* [REQUIRED TASK]:
In the matrix rotation problem, in what form is an update operation given as input?

* [PROVIDED TEXT]:
TCS CodeVita previous years questions Solved – Matrix Rotation


TCS CodeVita previous years questions – 2014
TCS CodeVita previous years questions with solutions


Problem : Matrix Rotations
You are given a square matrix of dimension N. Let this matrix be called A. Your task is to rotate A in clockwise direction byS degrees, where S is angle of rotation. On the matrix, there will be 3 types of operations viz.
  1. Rotation
    Rotate the matrix A by angle S, presented as input in form of A S
  2. Querying
    Query the element at row K and column L, presented as input in form of Q K L
  3. Updation
    Update the element at row X and column Y with value Z,  presented as input in form of U X Y Z
Print the output of individual operations as depicted in Output Specification

Input Format:
Input will consist of three parts, viz.

1. Size of the matrix (N)

2. The matrix itself (A = N * N)

3. Various operations on the matrix, one operation on each line. (Beginning either with A, Q or U)

* [COLLECTED MATERIAL]:

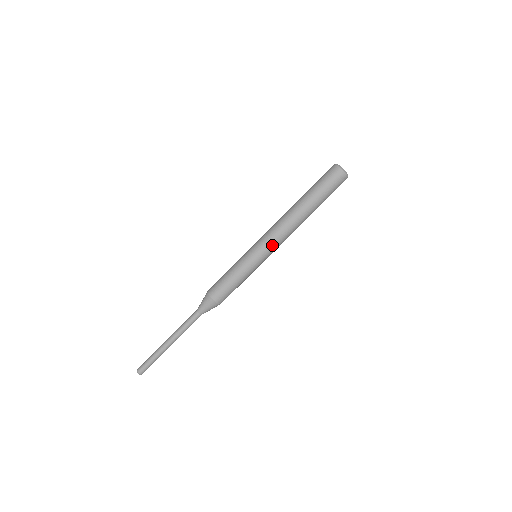
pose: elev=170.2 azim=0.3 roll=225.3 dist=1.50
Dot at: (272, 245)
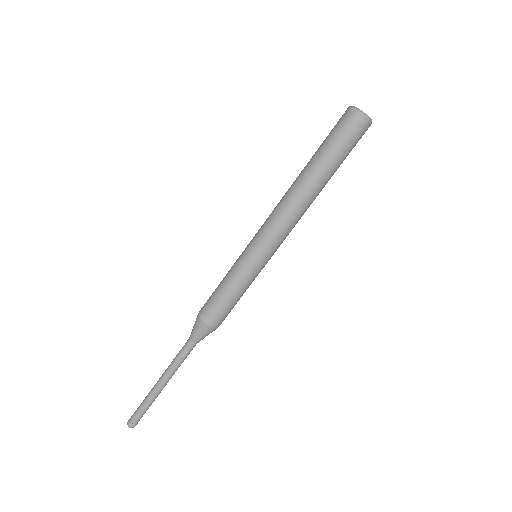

* [TASK SOLUTION]:
In the form U X Y Z.